Directions for this task
All the data that follows should be repeated exactly, without a single picture.

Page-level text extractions
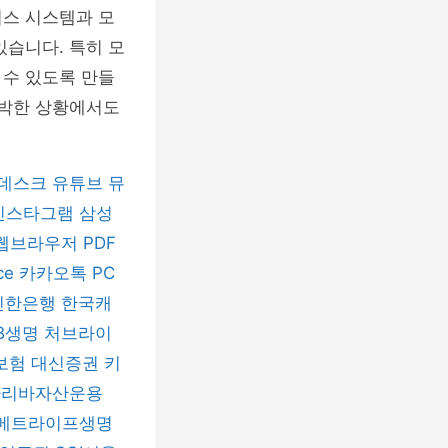
비스 시스템과 모
있습니다. 특히 모
 수 있도록 만들
급박한 상황에서도
데스크
유튜브 뮤
인스타그램
삼성
 웹브라우저
PDF
ice
카카오톡 PC
신한은행
한국캐
B생명
처브라이
보험
대신증권
키
파리바자산운용
메트라이프생명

Expected output
비스 시스템과 모
있습니다. 특히 모
 수 있도록 만들
급박한 상황에서도
데스크
유튜브 뮤
인스타그램
삼성
 웹브라우저
PDF
ice
카카오톡 PC
신한은행
한국캐
B생명
처브라이
보험
대신증권
키
파리바자산운용
메트라이프생명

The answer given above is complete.